Requirements -
Return the lines from the start of the rows through the line containing "family: Papaveraceae", both ends included, reproduced character for character.

Data rows -
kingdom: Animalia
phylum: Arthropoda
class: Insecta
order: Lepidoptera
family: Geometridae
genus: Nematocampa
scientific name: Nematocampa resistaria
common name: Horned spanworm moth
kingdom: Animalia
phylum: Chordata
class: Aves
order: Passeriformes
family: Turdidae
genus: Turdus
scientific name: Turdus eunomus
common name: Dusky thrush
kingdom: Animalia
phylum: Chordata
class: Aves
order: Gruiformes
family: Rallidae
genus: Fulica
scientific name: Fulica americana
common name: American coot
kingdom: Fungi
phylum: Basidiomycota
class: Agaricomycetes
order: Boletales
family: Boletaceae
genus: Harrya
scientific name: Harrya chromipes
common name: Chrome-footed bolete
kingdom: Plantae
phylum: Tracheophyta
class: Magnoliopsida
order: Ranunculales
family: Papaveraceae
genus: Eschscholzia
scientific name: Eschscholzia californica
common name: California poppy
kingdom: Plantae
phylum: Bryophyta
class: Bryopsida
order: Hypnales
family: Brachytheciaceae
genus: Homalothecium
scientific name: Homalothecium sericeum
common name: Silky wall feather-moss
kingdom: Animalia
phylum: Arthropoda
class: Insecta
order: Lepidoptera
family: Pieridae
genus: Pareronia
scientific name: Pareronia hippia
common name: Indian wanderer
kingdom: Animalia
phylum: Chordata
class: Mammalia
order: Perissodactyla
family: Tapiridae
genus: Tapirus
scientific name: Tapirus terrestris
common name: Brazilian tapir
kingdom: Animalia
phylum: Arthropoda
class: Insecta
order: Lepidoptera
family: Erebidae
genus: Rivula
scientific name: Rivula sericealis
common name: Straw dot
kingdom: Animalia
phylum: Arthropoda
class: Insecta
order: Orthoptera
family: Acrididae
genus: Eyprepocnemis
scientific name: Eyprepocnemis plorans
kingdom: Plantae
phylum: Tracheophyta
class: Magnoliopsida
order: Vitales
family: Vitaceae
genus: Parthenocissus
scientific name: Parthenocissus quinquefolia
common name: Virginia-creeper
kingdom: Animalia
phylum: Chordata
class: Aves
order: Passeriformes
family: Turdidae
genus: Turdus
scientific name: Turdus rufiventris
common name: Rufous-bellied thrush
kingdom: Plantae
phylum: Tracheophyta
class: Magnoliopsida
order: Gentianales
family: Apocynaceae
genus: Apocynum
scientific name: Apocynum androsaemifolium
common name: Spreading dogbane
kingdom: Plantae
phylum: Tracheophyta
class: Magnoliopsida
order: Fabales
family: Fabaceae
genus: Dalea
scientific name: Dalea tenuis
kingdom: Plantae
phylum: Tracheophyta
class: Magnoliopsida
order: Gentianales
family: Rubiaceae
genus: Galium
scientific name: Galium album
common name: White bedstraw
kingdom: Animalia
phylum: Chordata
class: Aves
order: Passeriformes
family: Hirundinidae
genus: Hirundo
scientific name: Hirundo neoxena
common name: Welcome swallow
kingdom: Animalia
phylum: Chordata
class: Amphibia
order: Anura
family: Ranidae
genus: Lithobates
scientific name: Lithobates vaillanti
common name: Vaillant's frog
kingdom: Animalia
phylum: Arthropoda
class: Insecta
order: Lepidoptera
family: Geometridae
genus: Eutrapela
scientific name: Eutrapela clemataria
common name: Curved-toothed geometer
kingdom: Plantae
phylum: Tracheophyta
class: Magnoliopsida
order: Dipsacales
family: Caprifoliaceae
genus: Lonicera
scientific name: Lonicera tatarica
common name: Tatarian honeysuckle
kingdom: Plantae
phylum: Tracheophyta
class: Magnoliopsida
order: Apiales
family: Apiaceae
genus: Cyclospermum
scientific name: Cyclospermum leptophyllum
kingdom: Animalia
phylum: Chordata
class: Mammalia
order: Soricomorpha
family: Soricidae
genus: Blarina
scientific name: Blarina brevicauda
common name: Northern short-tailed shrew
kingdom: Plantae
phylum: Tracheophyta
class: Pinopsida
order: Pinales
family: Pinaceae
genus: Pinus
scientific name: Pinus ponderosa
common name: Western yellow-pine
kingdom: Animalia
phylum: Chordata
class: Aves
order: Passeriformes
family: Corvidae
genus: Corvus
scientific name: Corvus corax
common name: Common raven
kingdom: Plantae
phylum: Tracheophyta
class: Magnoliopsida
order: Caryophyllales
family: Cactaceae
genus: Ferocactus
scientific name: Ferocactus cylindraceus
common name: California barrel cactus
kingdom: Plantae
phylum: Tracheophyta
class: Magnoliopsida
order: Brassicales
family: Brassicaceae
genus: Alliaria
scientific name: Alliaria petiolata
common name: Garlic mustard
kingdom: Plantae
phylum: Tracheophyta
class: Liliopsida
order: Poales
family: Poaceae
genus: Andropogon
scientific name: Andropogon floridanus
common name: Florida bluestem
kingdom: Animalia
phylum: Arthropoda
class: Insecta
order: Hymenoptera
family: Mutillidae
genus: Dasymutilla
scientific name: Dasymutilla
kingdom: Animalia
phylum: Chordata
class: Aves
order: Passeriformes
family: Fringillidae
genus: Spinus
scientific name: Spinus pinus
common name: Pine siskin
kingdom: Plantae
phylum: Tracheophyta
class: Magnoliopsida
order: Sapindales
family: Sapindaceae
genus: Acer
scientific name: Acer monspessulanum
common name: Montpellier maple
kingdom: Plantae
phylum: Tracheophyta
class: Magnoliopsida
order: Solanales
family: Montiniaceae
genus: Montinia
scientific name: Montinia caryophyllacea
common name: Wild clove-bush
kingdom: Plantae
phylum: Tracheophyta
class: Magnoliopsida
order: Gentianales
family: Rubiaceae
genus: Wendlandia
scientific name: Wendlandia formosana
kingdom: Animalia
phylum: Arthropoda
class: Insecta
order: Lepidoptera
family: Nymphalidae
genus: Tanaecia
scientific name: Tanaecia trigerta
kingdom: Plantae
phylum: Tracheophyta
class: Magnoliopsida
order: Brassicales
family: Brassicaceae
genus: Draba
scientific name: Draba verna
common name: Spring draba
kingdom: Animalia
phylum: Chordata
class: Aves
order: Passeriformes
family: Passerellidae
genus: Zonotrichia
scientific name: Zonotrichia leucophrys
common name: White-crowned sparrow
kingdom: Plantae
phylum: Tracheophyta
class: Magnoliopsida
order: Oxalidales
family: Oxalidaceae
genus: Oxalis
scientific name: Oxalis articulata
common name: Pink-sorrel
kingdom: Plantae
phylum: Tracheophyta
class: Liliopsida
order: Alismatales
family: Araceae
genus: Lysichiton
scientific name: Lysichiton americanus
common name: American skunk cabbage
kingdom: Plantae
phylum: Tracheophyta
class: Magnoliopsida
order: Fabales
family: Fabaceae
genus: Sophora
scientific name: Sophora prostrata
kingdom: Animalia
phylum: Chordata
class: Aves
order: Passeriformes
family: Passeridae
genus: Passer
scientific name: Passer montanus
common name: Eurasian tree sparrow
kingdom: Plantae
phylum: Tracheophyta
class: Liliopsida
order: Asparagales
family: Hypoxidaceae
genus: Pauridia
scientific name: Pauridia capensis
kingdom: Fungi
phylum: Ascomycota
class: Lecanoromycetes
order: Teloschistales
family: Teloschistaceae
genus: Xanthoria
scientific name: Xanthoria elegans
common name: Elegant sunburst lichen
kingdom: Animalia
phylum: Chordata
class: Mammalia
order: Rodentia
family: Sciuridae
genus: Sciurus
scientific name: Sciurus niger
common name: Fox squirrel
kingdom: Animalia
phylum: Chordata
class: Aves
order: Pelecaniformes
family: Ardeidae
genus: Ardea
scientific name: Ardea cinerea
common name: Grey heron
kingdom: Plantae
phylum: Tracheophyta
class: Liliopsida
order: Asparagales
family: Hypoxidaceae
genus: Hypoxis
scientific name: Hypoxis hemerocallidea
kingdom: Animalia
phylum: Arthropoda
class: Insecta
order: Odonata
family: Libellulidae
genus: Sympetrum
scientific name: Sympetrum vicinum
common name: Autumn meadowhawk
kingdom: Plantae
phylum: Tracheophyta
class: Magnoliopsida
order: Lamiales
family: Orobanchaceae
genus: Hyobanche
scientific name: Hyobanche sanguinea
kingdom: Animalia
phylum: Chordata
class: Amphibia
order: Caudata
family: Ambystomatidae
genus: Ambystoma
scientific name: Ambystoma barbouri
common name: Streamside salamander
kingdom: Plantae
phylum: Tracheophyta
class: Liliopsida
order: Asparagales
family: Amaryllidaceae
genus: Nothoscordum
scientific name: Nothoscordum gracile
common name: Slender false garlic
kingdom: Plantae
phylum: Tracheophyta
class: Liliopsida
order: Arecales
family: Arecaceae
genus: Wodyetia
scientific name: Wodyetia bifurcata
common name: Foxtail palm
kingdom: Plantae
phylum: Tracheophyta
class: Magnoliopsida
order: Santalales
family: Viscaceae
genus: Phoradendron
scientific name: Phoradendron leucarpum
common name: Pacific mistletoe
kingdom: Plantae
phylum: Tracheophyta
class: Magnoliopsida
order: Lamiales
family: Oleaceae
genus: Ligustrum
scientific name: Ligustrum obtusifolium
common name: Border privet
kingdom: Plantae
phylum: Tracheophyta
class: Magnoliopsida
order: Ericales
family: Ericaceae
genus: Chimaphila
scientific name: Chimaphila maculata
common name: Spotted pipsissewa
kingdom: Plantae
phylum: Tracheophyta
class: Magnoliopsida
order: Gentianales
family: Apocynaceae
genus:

Complete answer -
kingdom: Animalia
phylum: Arthropoda
class: Insecta
order: Lepidoptera
family: Geometridae
genus: Nematocampa
scientific name: Nematocampa resistaria
common name: Horned spanworm moth
kingdom: Animalia
phylum: Chordata
class: Aves
order: Passeriformes
family: Turdidae
genus: Turdus
scientific name: Turdus eunomus
common name: Dusky thrush
kingdom: Animalia
phylum: Chordata
class: Aves
order: Gruiformes
family: Rallidae
genus: Fulica
scientific name: Fulica americana
common name: American coot
kingdom: Fungi
phylum: Basidiomycota
class: Agaricomycetes
order: Boletales
family: Boletaceae
genus: Harrya
scientific name: Harrya chromipes
common name: Chrome-footed bolete
kingdom: Plantae
phylum: Tracheophyta
class: Magnoliopsida
order: Ranunculales
family: Papaveraceae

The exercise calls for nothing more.